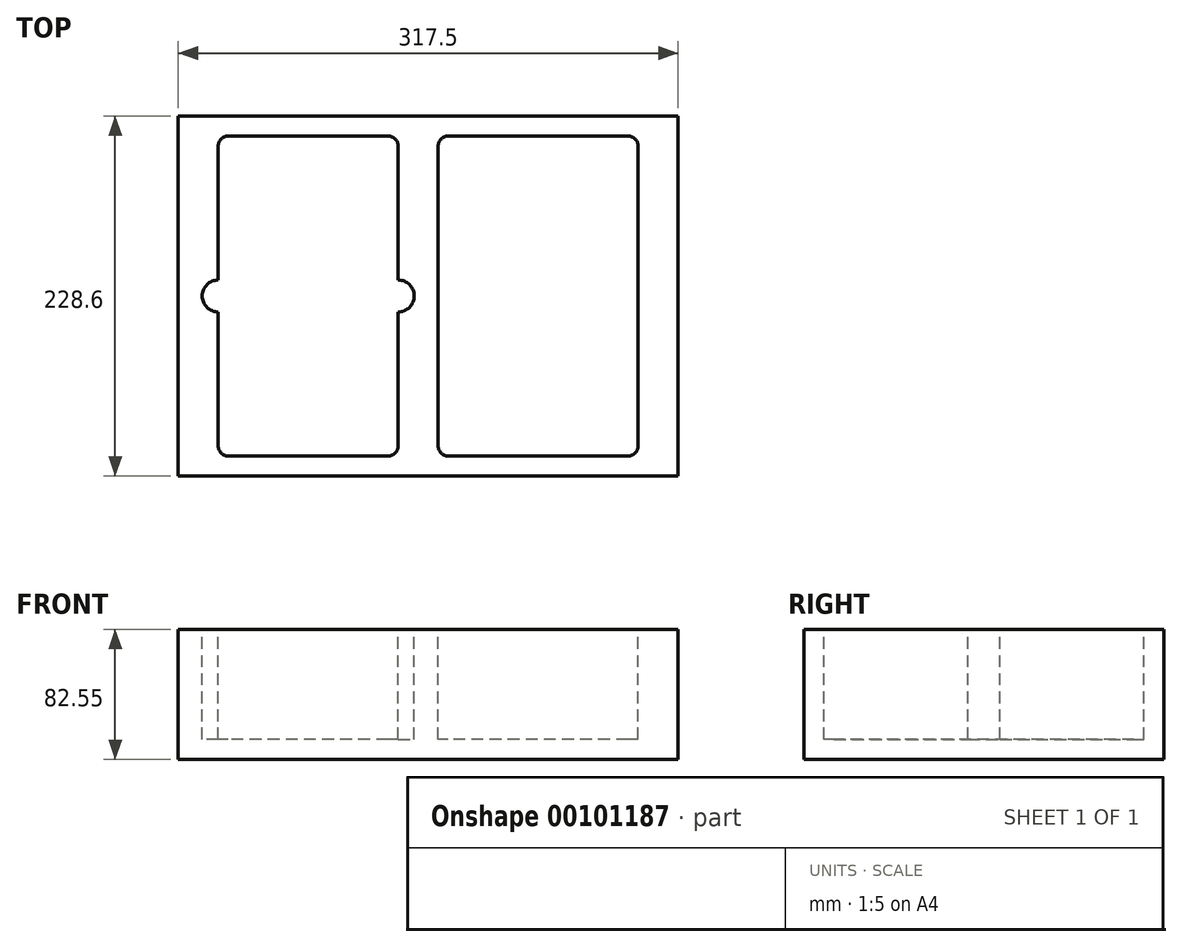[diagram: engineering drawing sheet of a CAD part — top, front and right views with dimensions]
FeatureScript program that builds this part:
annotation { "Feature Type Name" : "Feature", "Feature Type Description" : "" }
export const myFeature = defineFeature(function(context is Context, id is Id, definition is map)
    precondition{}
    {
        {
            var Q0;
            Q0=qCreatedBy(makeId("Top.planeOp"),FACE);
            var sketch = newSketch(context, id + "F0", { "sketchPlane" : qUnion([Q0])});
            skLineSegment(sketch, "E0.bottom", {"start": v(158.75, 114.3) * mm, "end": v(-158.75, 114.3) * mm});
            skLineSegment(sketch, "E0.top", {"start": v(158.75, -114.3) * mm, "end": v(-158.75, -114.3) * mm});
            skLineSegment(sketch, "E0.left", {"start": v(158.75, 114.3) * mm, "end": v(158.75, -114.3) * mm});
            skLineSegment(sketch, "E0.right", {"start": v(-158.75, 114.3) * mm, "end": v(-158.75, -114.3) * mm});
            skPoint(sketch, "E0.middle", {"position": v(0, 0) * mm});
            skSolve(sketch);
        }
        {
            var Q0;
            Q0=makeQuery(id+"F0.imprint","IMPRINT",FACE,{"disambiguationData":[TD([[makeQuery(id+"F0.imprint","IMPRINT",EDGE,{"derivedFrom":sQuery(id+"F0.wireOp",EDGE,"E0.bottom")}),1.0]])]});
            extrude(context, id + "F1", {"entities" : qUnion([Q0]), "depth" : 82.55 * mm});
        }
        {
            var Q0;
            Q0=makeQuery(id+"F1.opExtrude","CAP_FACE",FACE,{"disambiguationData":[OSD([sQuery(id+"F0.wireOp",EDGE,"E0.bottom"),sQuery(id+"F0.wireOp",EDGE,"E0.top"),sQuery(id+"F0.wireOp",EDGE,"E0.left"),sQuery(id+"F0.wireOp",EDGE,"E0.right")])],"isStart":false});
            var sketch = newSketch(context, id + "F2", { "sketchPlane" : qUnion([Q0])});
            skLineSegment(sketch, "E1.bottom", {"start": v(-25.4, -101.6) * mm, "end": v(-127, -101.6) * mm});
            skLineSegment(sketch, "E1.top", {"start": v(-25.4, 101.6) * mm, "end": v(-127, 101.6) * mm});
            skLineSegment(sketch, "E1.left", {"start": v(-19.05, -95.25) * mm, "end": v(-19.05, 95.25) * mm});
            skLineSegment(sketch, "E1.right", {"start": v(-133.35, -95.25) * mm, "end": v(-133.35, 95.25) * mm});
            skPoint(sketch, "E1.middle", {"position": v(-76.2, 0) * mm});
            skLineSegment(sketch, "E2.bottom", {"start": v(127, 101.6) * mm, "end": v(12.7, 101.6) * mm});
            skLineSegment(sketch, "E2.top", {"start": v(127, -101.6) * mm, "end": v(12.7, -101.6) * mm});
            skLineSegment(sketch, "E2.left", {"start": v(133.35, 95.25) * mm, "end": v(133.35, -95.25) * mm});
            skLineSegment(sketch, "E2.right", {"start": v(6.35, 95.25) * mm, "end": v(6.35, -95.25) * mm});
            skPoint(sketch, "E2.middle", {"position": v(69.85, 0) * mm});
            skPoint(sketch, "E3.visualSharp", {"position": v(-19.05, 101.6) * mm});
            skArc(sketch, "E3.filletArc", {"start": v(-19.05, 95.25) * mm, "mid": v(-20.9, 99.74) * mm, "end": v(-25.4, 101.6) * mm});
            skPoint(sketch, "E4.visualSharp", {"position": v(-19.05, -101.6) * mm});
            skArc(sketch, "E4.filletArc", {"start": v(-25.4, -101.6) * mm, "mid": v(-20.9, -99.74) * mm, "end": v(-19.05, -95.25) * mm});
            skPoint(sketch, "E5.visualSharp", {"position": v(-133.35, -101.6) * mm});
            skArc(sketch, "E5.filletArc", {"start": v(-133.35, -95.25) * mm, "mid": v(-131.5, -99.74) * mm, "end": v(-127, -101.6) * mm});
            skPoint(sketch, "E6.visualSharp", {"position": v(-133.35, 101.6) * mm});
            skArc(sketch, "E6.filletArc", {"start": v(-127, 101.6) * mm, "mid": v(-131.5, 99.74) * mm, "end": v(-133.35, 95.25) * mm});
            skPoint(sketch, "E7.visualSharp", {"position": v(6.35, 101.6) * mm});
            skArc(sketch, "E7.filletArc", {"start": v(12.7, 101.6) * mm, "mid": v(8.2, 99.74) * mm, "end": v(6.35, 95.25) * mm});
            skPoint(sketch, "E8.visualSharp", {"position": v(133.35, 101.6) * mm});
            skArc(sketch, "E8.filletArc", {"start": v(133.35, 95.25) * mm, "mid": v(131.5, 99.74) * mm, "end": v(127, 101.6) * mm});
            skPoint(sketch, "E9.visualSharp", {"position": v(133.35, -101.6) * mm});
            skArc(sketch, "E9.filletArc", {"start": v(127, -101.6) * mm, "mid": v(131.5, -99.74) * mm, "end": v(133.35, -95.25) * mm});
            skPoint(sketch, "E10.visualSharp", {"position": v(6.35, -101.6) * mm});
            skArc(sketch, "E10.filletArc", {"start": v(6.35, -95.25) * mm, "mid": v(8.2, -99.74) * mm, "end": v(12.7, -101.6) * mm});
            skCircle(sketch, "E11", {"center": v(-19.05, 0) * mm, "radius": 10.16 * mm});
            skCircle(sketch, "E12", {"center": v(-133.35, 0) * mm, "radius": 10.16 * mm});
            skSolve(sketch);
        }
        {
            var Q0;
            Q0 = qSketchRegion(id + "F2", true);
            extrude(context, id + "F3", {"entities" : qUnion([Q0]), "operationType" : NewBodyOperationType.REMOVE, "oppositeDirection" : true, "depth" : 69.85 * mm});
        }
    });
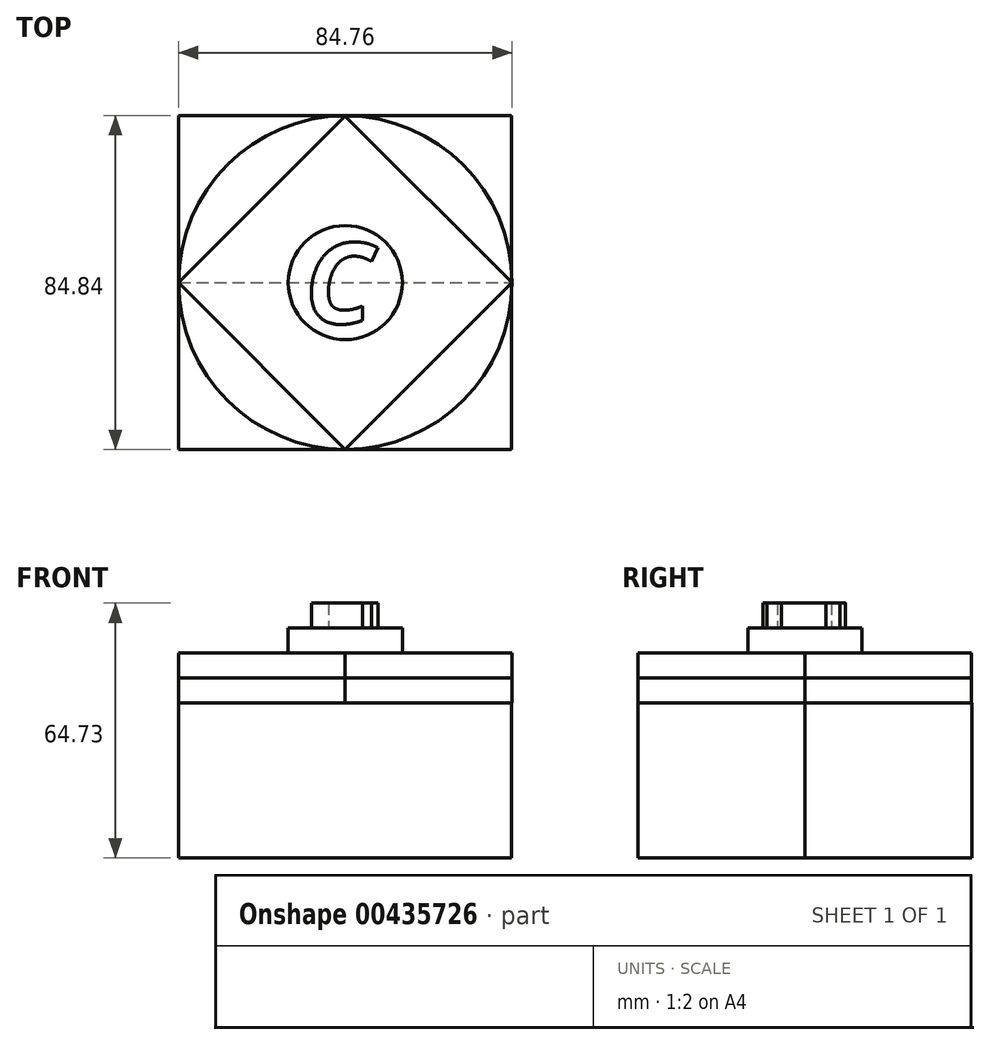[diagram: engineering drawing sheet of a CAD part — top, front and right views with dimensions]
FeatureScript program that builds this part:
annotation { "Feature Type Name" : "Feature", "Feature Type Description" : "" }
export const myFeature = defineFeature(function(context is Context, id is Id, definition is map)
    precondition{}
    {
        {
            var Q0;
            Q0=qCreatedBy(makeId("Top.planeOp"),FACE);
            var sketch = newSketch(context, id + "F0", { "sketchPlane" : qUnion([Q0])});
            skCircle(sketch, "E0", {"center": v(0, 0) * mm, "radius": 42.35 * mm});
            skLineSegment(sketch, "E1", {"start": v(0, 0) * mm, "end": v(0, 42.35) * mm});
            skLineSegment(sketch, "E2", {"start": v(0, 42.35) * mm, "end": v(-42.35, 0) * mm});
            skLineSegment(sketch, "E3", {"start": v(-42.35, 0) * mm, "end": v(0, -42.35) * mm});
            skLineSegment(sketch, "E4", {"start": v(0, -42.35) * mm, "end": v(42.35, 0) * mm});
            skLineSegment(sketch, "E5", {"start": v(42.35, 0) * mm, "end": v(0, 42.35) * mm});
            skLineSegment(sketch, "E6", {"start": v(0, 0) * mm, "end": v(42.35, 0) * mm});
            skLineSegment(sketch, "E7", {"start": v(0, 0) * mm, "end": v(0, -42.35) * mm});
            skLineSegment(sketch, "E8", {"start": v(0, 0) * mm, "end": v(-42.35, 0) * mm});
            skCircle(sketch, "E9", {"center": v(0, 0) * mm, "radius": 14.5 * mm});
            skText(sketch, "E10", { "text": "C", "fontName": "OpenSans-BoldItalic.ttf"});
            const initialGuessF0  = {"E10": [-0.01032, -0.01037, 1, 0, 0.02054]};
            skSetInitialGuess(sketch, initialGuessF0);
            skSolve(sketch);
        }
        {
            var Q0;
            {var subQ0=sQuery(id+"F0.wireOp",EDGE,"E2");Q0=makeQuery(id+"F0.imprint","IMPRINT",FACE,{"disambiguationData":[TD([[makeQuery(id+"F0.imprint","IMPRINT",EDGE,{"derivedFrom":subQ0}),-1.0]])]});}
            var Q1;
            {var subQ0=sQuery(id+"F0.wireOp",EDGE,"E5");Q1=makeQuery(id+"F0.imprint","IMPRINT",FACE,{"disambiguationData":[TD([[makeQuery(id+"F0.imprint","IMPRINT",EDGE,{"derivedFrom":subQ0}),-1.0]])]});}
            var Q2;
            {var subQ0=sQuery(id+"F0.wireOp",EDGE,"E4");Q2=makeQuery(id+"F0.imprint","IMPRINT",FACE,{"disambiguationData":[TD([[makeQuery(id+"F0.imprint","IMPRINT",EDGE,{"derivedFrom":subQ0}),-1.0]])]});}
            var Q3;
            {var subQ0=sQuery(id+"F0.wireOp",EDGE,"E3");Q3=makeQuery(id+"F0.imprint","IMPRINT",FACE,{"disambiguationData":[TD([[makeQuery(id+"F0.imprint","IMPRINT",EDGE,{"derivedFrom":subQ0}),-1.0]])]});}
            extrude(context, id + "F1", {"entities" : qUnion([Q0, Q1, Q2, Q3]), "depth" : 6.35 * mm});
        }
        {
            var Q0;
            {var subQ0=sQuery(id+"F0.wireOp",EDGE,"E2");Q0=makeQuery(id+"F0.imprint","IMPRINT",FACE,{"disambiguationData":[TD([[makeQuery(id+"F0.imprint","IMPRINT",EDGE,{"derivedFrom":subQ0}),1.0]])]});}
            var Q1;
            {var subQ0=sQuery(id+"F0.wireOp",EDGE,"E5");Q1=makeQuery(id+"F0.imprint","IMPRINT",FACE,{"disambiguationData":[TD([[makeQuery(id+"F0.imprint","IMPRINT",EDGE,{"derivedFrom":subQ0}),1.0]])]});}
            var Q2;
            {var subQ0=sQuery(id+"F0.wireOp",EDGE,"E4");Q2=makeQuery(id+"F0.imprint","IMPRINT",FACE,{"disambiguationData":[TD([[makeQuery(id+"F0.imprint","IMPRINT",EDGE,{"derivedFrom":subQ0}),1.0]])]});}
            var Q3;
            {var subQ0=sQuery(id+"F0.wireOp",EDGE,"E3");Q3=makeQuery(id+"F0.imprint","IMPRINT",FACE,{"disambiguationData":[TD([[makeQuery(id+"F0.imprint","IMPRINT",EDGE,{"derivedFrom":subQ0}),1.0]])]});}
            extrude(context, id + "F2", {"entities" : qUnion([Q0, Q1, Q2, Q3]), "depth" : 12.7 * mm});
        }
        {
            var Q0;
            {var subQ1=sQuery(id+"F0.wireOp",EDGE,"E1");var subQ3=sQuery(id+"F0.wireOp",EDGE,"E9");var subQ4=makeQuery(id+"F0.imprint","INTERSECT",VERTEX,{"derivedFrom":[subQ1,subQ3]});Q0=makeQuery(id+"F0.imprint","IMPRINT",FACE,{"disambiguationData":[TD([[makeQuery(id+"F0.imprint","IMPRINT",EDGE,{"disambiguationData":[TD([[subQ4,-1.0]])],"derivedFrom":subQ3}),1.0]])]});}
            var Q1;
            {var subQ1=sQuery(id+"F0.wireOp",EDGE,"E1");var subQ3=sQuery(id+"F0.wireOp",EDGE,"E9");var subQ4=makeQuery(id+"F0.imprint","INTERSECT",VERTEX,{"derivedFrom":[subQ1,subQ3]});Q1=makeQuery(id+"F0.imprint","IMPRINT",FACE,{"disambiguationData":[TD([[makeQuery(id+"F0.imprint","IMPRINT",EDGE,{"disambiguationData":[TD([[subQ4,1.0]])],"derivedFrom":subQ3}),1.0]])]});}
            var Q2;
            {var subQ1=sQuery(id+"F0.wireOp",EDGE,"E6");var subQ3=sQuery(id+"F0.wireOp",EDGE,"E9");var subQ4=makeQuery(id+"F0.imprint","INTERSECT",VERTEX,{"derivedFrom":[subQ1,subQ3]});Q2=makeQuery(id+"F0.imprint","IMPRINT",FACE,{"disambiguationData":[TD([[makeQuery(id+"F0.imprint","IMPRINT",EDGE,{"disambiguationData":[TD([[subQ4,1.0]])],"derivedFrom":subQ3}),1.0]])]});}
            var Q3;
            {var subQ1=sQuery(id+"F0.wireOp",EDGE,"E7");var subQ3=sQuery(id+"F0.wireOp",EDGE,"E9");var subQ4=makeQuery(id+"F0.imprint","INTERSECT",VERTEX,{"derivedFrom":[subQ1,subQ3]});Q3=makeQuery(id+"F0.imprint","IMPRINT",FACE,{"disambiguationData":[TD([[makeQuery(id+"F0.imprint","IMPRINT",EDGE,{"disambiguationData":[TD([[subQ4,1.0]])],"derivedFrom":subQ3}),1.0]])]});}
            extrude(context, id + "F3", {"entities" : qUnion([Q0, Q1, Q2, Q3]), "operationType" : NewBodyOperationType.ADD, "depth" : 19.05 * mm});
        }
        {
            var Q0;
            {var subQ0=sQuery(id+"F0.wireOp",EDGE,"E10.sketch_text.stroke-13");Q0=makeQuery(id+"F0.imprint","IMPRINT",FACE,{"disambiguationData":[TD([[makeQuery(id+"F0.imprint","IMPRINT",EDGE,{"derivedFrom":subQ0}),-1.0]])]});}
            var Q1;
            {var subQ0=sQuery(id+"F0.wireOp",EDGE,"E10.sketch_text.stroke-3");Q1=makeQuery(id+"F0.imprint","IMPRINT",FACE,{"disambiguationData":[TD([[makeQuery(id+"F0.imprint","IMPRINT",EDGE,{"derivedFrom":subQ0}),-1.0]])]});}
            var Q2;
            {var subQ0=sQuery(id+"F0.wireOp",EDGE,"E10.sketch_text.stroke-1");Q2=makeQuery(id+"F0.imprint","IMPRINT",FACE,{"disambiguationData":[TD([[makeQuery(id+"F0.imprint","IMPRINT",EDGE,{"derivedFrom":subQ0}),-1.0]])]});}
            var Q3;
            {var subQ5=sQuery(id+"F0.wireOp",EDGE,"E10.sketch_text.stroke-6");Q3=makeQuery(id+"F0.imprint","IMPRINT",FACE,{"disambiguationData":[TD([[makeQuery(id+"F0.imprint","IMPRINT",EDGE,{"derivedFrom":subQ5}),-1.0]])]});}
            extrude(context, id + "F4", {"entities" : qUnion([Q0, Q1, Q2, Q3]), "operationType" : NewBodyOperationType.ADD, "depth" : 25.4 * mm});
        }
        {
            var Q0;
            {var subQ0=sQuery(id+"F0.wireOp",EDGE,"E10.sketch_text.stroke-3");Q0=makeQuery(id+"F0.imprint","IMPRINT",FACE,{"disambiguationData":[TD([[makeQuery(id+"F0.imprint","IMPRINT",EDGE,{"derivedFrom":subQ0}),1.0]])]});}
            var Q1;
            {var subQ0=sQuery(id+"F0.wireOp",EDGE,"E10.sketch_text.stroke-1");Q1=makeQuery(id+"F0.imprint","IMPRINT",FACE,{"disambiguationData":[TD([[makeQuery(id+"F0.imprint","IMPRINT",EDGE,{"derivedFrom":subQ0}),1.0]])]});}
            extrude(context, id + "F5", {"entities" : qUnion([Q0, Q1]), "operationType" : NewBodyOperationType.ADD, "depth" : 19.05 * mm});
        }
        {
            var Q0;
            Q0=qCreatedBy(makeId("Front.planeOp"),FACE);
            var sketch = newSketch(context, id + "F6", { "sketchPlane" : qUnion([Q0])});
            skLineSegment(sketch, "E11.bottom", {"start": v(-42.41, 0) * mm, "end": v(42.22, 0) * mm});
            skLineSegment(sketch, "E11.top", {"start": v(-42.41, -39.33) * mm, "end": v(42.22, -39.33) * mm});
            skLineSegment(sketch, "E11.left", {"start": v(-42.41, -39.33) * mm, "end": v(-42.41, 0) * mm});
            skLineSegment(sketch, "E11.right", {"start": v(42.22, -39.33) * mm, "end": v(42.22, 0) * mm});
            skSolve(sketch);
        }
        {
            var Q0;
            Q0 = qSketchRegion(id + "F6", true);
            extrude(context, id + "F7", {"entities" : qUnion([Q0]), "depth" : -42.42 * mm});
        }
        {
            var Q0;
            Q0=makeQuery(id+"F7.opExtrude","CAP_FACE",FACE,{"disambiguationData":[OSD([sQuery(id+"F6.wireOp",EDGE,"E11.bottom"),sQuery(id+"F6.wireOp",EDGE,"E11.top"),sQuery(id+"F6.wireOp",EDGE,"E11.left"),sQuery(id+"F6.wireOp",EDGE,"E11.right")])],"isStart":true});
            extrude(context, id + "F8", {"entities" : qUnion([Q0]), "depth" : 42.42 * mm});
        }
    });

==========

_What to produce_
Count the lines above that contain the string "INTERSECT", matching case exactly, and give only the number.

_Task result_
4